Je suis fatigué. Fatigué des stratégies électorales, fatigué du vote utile, fatigué des anathèmes lancés contre tel ex-camarade ou tel ami de vingt ans, fatigué des soi-disant boules puantes, des ralliements, des vestes retournées, des virginités qu’on s’achète, de l’amnésie collective, des lynchages en moins de 140 signes, des petites phrases et des gros mots.
Je suis fatigué que des gens qui se disent de gauche aient même l’idée d’aller voter à une primaire de la droite, fatigué que des gens qui s’affirment de droite acceptent d’entrer dans un gouvernement qui se prétend de gauche, fatigué des pseudo-analyses des chiens de garde médiatiques, fatigué du faites-ce-que-je-dis-faites-pas-ce-que-je-fais, des sourires vils et des promesses de campagne, du vite-fait, des raccourcis, du bashing, des bons mots, du j’ai-les-chiffres, du troud’lasécu et de la dette, du PNB et du commerce extérieur, des charges sociales qui sont des cotisations.
Je suis fatigué du cynisme.
Au-delà des candidats à l’élection présidentielle que nous trouvons sympathiques et de ceux qui nous débectent, par-delà ce que nous croyons savoir d’eux et leur image médiatique, et si nous lisions les programmes, pour découvrir les valeurs qui les sous-tendent? Ce qui se joue, c’est le vivre-ensemble. On ne peut pas y échapper : nous sommes des citoyens, et l’individu n’existe pas sans les autres, ses voisins, ses semblables – ses frères? Nous sommes des animaux sociaux, que nous le voulions ou non, et tout cela doit s’organiser – c’est cela, le politique.
Or la seule question qui vaille est: sur quelles valeurs voulons-nous faire société ?
Concrètement, si ceux que j’aime ou moi nous retrouvions en situation de faiblesse (chômage, maladie, etc.), ou de danger, comment voudrais-je que l’État réagisse ? Concrètement, dans quel environnement ai-je envie que mes semblables, mes frères, mes enfants, mes voisins et moi vivions? Je n’insiste pas, vous m’avez compris. Les valeurs. Pas les opinions, les préférences, les avis, l’air du temps: les valeurs.
C’est en âme et conscience que nous devrons voter. Oublions les calculs d’appareils, le panurgisme partisan, le délit de sale gueule ; posons-nous avec un verre de bon vin (ou un jus de carottes, hein, chacun ses goûts), prenons le temps de réfléchir (introspection, qu’ils appellent ça parfois), de nous documenter, de nous questionner, de comparer, de discuter, d’échanger, de sortir de nos ornières mentales et, loin du brouhaha des écrans, décidons entre les visions du monde, de l’humain, du collectif qui nous sont proposées. Décidons en face-à-face avec nous-mêmes mais en pensant généreux, altruiste, collectif. Parce qu’on n’est rien sans nos voisins.

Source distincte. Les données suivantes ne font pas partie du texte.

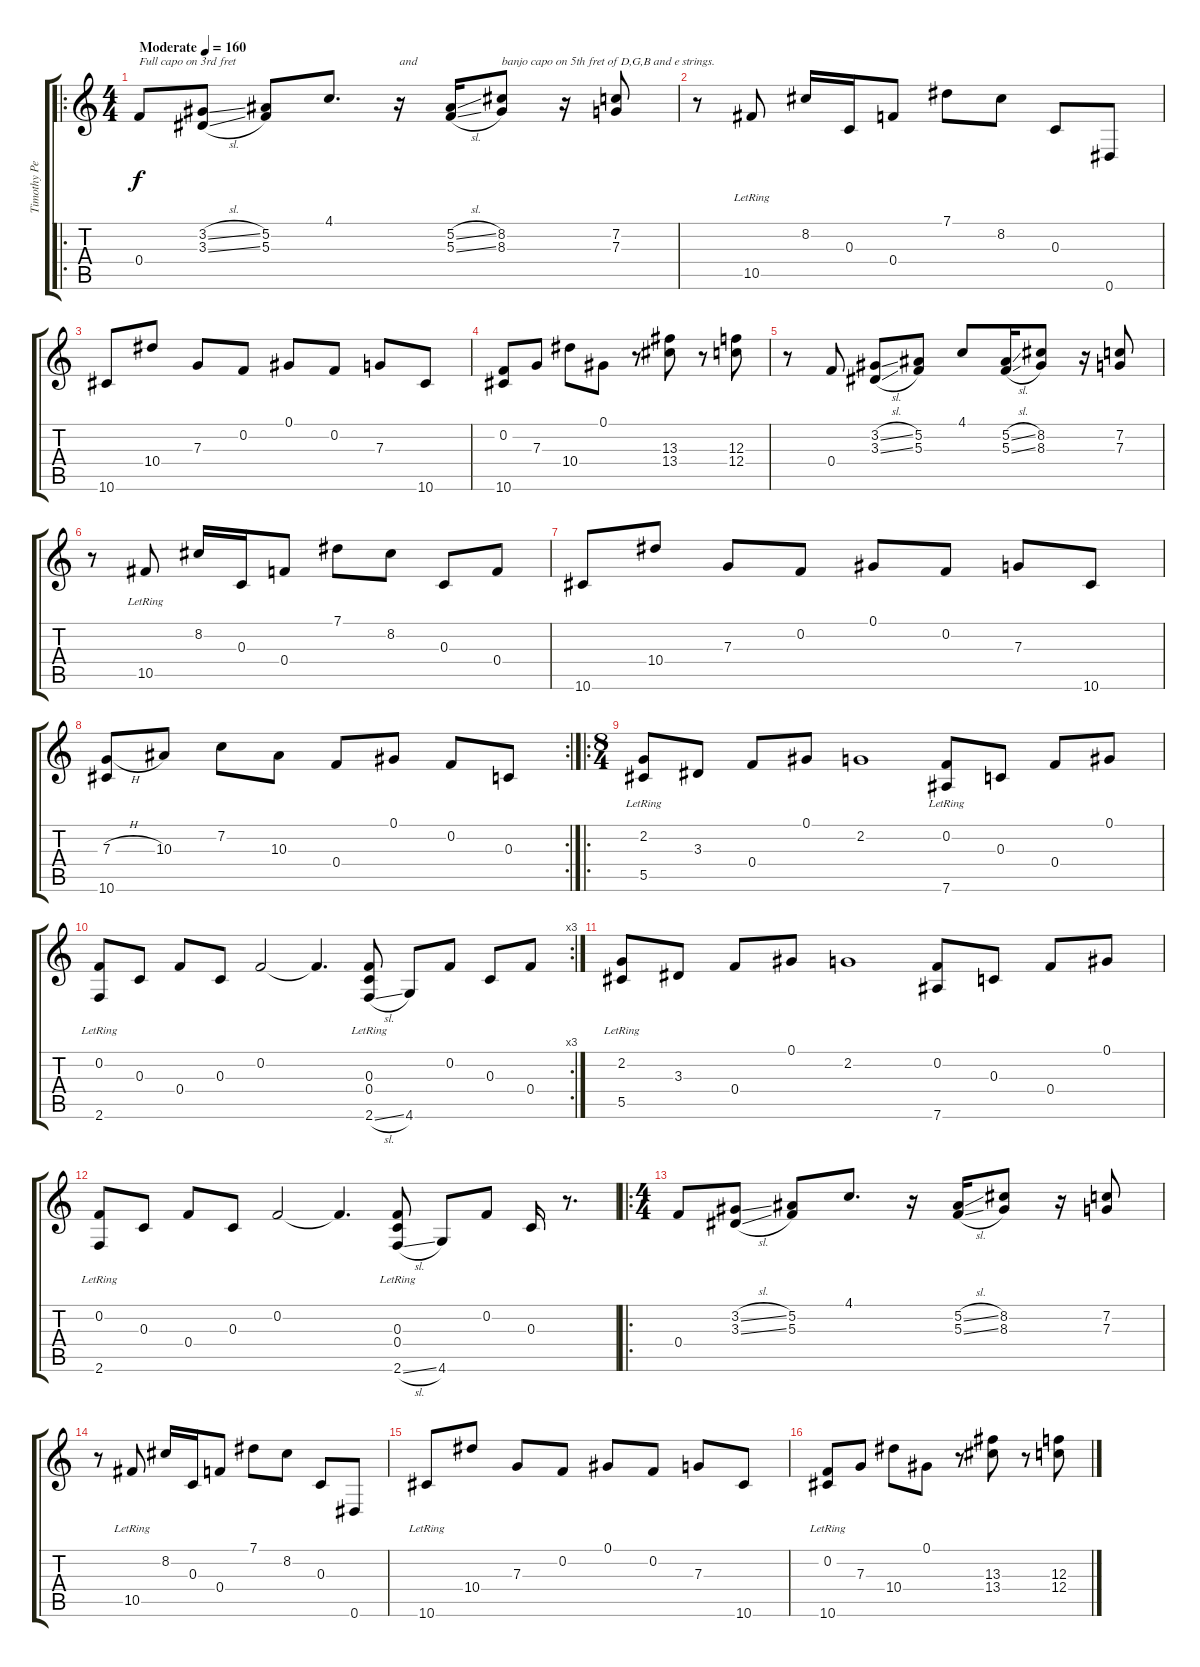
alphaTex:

Parce qu’un jour on pourrait être l’autre – le déclassé, l’immigré, le handicapé, le stigmatisé, le montré-du-doigt, l’exploité, le soupçonné, le pas-comme-il-faut, le louche (pas Claude ni Gilles, j’espère), celui qui ne rentre pas dans les cases, le bouc-émissaire.
Et surtout parce que nous sommes, chacun de nous, une partie de la solution — c’est le sens de l’adjectif « représentative » qu’on accole à notre démocratie.
Un commentaire
Je ne peux qu’être d’accord mais les cartes sont tellement brouillées, les partis politiques tellement flous sur les valeurs qu’ils défendent une fois au pouvoir,que le choix de l’animal politique qui incarnera le changement n’est pas aisé.